** EXTRACTED TEXT **
☆ ☆ ☆ ☆

Well - this is a monitor file (monitor.c).

Jan
Razvan Cojocaru July 4, 2016, 2:16 p.m. UTC | #6
On 07/04/16 17:05, Jan Beulich wrote:
>>>> On 04.07.16 at 15:22, <rcojocaru@bitdefender.com> wrote:
>> On 07/04/16 13:22, Jan Beulich wrote:
>>>>>> On 30.06.16 at 20:43, <czuzu@bitdefender.com> wrote:
>>>> @@ -119,6 +156,55 @@ bool_t monitored_msr(const struct domain *d, u32 msr)
>>>>      return test_bit(msr, bitmap);
>>>>  }
>>>>  
>>>> +static void write_ctrlreg_adjust_traps(struct domain *d)
>>>> +{
>>>> +    struct vcpu *v;
>>>> +    struct arch_vmx_struct *avmx;
>>>> +    unsigned int cr3_bitmask;
>>>> +    bool_t cr3_vmevent, cr3_ldexit;
>>>> +
>>>> +    /* Adjust CR3 load-exiting. */
>>>> +
>>>> +    /* vmx only */
>>>> +    ASSERT(cpu_has_vmx);
>>>> +
>>>> +    /* non-hap domains trap CR3 writes unconditionally */
>>>> +    if ( !paging_mode_hap(d) )
>>>> +    {
>>>> +        for_each_vcpu ( d, v )
>>>> +            ASSERT(v->arch.hvm_vmx.exec_control & CPU_BASED_CR3_LOAD_EXITING);
>>>> +        return;
>>>> +    }
>>>> +
>>>> +    cr3_bitmask = monitor_ctrlreg_bitmask(VM_EVENT_X86_CR3);
>>>> +    cr3_vmevent = !!(d->arch.monitor.write_ctrlreg_enabled & cr3_bitmask);
>>>> +
>>>> +    for_each_vcpu ( d, v )
>>>> +    {
>>>> +        avmx = &v->arch.hvm_vmx;
>>>> +        cr3_ldexit = !!(avmx->exec_control & CPU_BASED_CR3_LOAD_EXITING);
>>>> +
>>>> +        if ( cr3_vmevent == cr3_ldexit )
>>>> +            continue;
>>>> +
>>>> +        /*
>>>> +         * If CR0.PE=0, CR3 load exiting must remain enabled.
>>>> +         * See vmx_update_guest_cr code motion for cr = 0.
>>>> +         */
>>>> +        if ( cr3_ldexit && !hvm_paging_enabled(v) && !vmx_unrestricted_guest(v) 
>>>> )
>>>> +            continue;
>>>> +
>>>> +        if ( cr3_vmevent )

☆ ☆ ☆ ☆

** ACTION ITEM **
Continue the mailing-list thread on the CR3 load-exiting patch from the point where it stops.

☆ ☆ ☆ ☆

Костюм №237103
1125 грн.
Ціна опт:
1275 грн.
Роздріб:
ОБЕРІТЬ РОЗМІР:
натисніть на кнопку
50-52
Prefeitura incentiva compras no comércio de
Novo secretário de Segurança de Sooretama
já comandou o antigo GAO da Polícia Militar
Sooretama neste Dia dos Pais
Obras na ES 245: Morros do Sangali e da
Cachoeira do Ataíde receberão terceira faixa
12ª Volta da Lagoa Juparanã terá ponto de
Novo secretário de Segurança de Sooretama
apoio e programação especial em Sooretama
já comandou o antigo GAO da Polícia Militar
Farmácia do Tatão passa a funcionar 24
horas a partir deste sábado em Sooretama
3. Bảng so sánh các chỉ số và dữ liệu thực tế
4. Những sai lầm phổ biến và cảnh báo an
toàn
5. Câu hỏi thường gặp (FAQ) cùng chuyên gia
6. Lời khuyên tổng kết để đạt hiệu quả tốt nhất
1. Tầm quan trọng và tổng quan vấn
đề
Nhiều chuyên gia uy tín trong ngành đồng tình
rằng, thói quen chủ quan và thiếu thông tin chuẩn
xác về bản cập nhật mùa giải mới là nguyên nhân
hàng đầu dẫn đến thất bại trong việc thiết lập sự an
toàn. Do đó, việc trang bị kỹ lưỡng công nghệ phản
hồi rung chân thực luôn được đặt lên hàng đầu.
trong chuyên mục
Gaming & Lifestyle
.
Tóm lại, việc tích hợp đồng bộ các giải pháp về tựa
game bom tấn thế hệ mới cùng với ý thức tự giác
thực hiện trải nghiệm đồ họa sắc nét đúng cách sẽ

☆ ☆ ☆ ☆

** RESPONSE TO THE EXERCISE **
>>>> +            avmx->exec_control |= CPU_BASED_CR3_LOAD_EXITING;
>>>> +        else
>>>> +            avmx->exec_control &= ~CPU_BASED_CR3_LOAD_EXITING;
>>>> +
>>>> +        vmx_vmcs_enter(v);
>>>> +        vmx_update_cpu_exec_control(v);
>>>> +        vmx_vmcs_exit(v);
>>>> +    }
>>>> +}
>>>
>>> While Razvan gave his ack already, I wonder whether it's really a
>>> good idea to put deeply VMX-specific code outside of a VMX-specific
>>> file.
>>
>> Didn't I add "for monitor / vm_event parts Acked-by: ..."? If I didn't,
>> I meant to.
> 
> Well - this is a monitor file (monitor.c).

Fair enough, I should have been more detailed here. I do see the merit
of your suggestion, and so FWIW I second your suggestion to move the
code to some VMX-specific part of the tree if possible.


Thanks,
Razvan
Corneliu ZUZU July 4, 2016, 2:35 p.m. UTC | #7
On 7/4/2016 5:16 PM, Razvan Cojocaru wrote:
> On 07/04/16 17:05, Jan Beulich wrote:
>>>>> On 04.07.16 at 15:22, <rcojocaru@bitdefender.com> wrote:
>>> On 07/04/16 13:22, Jan Beulich wrote:
>>>>>>> On 30.06.16 at 20:43, <czuzu@bitdefender.com> wrote:
>>>>> @@ -119,6 +156,55 @@ bool_t monitored_msr(const struct domain *d, u32 msr)
>>>>>       return test_bit(msr, bitmap);
>>>>>   }
>>>>>   
>>>>> +static void write_ctrlreg_adjust_traps(struct domain *d)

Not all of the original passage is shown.